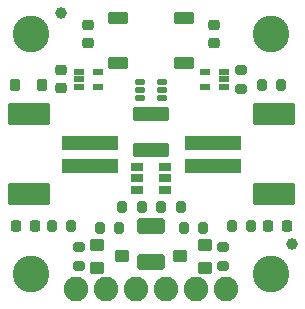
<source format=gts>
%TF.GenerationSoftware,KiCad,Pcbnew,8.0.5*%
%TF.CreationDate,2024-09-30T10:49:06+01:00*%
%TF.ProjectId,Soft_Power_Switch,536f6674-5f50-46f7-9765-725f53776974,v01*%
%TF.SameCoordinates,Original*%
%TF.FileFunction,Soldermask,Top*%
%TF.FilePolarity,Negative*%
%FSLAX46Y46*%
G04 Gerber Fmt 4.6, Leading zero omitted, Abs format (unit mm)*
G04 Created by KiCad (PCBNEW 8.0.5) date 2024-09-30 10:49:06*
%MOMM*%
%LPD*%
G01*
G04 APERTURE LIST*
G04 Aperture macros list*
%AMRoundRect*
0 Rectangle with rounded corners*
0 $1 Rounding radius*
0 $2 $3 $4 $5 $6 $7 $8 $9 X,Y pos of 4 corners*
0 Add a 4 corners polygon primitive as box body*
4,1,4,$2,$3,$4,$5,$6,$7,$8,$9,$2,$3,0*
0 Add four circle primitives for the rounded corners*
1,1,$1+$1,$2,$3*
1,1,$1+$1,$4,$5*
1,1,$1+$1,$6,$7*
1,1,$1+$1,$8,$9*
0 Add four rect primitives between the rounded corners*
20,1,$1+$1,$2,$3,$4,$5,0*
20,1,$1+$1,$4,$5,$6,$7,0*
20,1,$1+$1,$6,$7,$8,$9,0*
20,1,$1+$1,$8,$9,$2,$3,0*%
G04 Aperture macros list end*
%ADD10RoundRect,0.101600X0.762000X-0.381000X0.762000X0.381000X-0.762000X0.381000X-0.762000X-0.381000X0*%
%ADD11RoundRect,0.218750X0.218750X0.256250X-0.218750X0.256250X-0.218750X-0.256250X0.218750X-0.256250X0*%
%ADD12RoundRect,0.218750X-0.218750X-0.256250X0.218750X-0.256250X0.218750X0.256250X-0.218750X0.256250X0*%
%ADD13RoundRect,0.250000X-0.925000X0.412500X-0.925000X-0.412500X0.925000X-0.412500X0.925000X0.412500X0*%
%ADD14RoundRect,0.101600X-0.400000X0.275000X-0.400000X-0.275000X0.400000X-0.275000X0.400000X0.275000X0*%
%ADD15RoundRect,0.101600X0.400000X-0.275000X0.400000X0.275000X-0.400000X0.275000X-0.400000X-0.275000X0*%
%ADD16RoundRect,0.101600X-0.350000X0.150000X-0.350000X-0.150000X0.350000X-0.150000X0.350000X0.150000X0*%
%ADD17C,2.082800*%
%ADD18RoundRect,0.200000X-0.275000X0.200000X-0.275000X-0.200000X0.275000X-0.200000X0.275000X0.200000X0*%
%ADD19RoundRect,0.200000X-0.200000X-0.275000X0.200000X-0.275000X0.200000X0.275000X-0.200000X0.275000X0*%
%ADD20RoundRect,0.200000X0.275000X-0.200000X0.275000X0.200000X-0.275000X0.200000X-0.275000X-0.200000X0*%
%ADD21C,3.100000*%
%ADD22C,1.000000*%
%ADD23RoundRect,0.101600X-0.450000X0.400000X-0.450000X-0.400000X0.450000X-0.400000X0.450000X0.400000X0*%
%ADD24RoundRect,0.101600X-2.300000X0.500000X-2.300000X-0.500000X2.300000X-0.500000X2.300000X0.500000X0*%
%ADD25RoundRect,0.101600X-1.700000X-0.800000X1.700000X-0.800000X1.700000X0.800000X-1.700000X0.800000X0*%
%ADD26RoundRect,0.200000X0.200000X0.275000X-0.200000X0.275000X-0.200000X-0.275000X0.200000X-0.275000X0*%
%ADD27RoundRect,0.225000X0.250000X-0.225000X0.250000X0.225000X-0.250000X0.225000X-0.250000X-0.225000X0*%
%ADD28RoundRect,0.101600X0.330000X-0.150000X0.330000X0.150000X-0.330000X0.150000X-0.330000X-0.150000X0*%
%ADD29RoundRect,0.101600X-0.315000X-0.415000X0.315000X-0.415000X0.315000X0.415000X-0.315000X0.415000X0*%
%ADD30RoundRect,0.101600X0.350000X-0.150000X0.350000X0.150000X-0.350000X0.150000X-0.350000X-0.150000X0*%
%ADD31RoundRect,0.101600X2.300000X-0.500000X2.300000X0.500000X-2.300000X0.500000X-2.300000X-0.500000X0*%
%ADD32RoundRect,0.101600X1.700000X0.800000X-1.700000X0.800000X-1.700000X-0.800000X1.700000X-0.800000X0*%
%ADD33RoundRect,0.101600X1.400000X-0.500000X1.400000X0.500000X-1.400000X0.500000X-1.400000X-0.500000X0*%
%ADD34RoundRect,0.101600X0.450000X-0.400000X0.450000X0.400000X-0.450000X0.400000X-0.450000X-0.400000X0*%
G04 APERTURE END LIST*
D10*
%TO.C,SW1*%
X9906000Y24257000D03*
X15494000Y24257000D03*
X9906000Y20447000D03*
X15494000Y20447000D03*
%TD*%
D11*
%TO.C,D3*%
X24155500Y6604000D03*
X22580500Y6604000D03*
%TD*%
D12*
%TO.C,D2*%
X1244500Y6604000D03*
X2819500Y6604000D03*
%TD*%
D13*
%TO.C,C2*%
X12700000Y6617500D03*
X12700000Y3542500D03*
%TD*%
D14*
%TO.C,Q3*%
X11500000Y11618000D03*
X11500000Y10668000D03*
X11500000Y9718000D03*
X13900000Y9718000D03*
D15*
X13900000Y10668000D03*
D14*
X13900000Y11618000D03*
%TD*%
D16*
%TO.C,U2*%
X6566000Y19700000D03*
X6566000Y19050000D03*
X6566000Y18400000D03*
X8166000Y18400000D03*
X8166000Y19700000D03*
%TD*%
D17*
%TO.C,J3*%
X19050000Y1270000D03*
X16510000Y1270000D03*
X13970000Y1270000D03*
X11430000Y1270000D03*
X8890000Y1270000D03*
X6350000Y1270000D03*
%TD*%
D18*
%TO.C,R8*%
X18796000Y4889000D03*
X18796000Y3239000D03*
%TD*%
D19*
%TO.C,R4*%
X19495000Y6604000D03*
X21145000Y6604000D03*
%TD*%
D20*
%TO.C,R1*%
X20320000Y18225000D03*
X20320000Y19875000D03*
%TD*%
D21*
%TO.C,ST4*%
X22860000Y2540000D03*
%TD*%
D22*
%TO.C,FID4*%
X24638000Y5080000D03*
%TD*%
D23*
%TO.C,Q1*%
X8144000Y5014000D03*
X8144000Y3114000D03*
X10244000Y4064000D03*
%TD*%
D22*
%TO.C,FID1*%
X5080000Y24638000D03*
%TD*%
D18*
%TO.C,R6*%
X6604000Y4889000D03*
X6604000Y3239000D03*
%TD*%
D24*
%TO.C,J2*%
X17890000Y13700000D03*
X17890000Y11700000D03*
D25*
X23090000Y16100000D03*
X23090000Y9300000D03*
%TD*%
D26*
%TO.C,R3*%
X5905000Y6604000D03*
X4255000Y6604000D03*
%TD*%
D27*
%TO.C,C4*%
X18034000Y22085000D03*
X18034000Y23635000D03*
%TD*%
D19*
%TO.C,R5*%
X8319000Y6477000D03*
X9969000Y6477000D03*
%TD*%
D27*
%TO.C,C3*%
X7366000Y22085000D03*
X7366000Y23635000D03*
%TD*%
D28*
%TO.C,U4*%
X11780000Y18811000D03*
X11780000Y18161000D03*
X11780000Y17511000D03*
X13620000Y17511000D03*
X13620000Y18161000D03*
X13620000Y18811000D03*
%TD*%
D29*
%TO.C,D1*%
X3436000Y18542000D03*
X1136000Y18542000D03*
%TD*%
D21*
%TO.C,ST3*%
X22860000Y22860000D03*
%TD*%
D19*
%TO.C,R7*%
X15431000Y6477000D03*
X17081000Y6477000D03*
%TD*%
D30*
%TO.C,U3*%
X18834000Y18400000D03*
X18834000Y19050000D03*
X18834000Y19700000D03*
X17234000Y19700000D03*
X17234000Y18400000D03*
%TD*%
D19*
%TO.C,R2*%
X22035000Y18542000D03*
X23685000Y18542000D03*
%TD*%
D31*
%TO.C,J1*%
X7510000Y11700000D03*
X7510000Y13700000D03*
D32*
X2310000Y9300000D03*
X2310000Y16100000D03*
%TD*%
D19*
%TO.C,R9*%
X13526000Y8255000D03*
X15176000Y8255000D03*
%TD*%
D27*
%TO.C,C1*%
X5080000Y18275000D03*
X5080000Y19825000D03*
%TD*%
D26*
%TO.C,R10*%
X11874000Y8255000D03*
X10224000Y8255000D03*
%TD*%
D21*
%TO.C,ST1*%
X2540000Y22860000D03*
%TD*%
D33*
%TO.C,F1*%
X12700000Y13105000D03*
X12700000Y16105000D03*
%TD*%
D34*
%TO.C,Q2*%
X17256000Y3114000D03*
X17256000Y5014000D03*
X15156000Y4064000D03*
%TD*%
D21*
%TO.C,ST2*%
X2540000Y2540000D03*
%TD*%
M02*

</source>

# EXERCISE DESCRIPTION
The expected output is an exact copy of the lines from the top of the data above through the line containing "4,1,4,$2,$3,$4,$5,$6,$7,$8,$9,$2,$3,0*", both included, with every picture omitted.

# RESPONSE AREA
<source format=gts>
%TF.GenerationSoftware,KiCad,Pcbnew,8.0.5*%
%TF.CreationDate,2024-09-30T10:49:06+01:00*%
%TF.ProjectId,Soft_Power_Switch,536f6674-5f50-46f7-9765-725f53776974,v01*%
%TF.SameCoordinates,Original*%
%TF.FileFunction,Soldermask,Top*%
%TF.FilePolarity,Negative*%
%FSLAX46Y46*%
G04 Gerber Fmt 4.6, Leading zero omitted, Abs format (unit mm)*
G04 Created by KiCad (PCBNEW 8.0.5) date 2024-09-30 10:49:06*
%MOMM*%
%LPD*%
G01*
G04 APERTURE LIST*
G04 Aperture macros list*
%AMRoundRect*
0 Rectangle with rounded corners*
0 $1 Rounding radius*
0 $2 $3 $4 $5 $6 $7 $8 $9 X,Y pos of 4 corners*
0 Add a 4 corners polygon primitive as box body*
4,1,4,$2,$3,$4,$5,$6,$7,$8,$9,$2,$3,0*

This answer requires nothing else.